Transcribed page contents
********
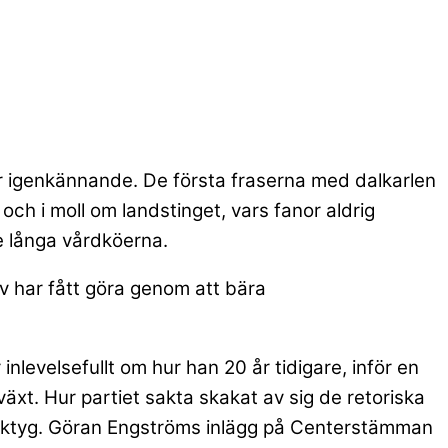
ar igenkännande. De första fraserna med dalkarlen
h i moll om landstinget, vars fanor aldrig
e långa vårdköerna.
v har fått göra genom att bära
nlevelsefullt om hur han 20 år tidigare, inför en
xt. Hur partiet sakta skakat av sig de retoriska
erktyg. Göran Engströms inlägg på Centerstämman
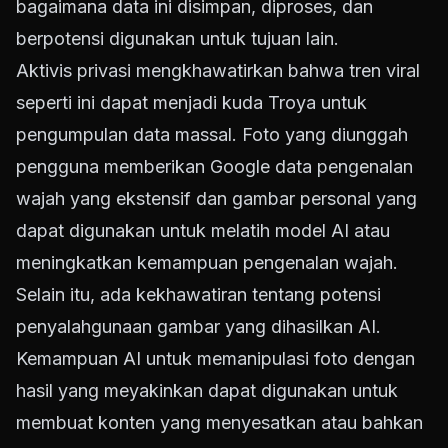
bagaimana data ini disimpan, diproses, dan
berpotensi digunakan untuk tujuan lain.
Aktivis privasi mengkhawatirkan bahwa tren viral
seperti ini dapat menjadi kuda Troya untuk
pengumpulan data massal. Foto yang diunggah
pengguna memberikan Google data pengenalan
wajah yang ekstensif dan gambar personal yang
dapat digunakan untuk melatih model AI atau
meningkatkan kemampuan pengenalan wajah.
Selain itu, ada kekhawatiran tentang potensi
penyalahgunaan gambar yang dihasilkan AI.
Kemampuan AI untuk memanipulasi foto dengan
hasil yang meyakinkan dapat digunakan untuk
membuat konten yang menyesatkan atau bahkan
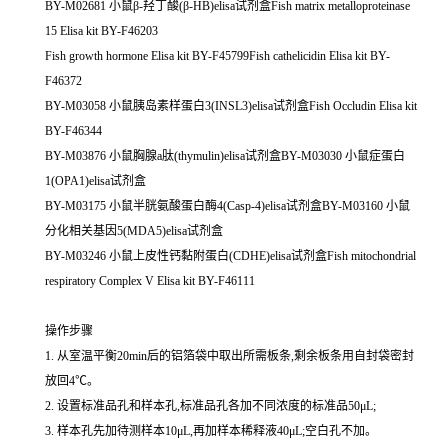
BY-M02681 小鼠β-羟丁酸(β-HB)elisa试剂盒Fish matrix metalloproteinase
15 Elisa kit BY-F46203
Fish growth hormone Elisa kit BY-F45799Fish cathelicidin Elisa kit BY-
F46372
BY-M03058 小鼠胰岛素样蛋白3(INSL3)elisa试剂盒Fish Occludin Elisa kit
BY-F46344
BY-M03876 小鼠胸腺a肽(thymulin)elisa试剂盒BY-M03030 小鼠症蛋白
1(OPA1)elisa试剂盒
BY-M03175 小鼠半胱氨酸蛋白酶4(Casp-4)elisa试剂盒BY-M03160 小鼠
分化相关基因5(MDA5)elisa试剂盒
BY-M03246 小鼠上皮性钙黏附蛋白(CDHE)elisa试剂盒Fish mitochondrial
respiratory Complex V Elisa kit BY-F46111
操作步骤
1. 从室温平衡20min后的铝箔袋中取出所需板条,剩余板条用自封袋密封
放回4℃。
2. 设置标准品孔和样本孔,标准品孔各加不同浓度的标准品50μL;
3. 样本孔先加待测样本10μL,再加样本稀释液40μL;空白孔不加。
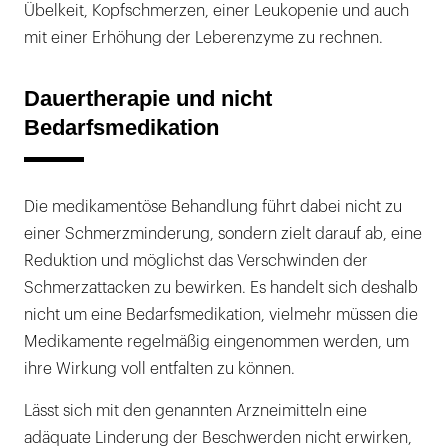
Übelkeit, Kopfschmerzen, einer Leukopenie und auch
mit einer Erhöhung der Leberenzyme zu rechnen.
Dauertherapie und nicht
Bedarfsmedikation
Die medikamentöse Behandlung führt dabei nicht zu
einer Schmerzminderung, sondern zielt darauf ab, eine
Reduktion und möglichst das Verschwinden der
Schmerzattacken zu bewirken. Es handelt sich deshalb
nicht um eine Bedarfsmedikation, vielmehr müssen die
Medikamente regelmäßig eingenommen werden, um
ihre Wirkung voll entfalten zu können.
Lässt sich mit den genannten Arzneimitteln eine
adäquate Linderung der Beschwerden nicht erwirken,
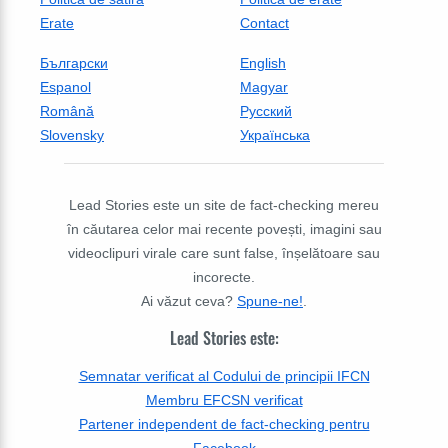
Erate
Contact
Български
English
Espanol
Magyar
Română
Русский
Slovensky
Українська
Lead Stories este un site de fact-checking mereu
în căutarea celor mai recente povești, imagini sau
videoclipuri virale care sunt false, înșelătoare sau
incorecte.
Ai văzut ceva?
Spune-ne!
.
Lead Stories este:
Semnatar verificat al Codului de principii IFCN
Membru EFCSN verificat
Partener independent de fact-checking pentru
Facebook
********
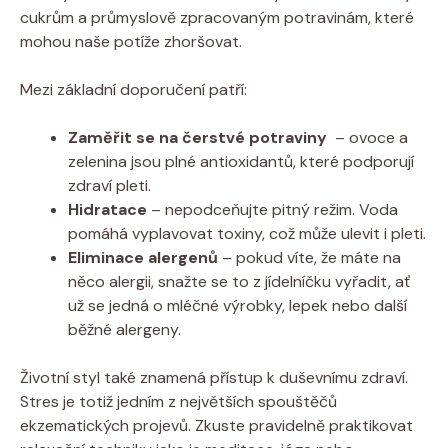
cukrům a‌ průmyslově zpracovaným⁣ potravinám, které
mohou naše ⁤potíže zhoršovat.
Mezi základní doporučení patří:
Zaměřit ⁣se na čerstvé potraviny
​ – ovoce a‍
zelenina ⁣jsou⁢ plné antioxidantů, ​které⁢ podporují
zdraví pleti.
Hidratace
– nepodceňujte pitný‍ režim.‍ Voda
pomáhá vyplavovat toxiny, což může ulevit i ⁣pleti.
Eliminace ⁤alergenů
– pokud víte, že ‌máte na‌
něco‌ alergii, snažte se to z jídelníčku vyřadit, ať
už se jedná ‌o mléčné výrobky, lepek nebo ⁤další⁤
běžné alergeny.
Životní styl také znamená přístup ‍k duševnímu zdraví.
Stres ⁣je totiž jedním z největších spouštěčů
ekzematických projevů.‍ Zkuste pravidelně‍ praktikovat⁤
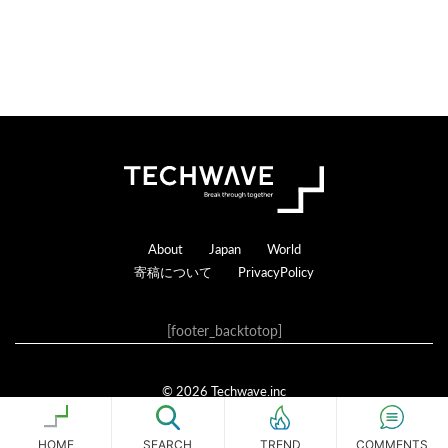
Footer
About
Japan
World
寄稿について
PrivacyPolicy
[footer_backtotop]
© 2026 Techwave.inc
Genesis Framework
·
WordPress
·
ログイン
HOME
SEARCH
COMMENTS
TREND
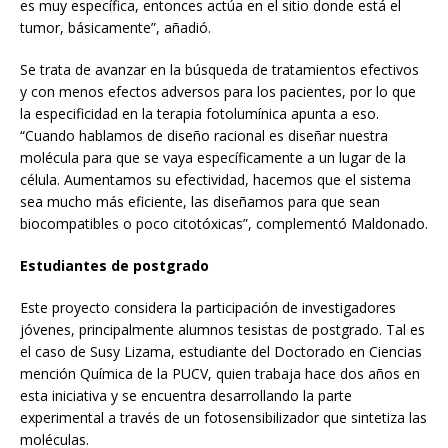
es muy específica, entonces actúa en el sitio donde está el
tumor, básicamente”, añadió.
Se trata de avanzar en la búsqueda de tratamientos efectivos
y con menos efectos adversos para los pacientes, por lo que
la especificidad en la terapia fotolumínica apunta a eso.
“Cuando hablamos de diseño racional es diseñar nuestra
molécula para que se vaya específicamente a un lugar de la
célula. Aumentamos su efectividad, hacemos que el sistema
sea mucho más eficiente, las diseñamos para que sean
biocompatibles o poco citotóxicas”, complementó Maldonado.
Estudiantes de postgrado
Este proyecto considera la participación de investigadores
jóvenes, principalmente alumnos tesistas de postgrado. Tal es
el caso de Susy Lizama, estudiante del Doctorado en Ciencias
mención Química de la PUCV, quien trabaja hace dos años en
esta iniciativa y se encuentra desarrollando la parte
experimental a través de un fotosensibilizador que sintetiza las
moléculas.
********
Instructions to follow —
Identify the lines of the data that contain the word "nicht". Copy each of them.

Expected answer —
Dauertherapie und nicht
Die medikamentöse Behandlung führt dabei nicht zu
nicht um eine Bedarfsmedikation, vielmehr müssen die
adäquate Linderung der Beschwerden nicht erwirken,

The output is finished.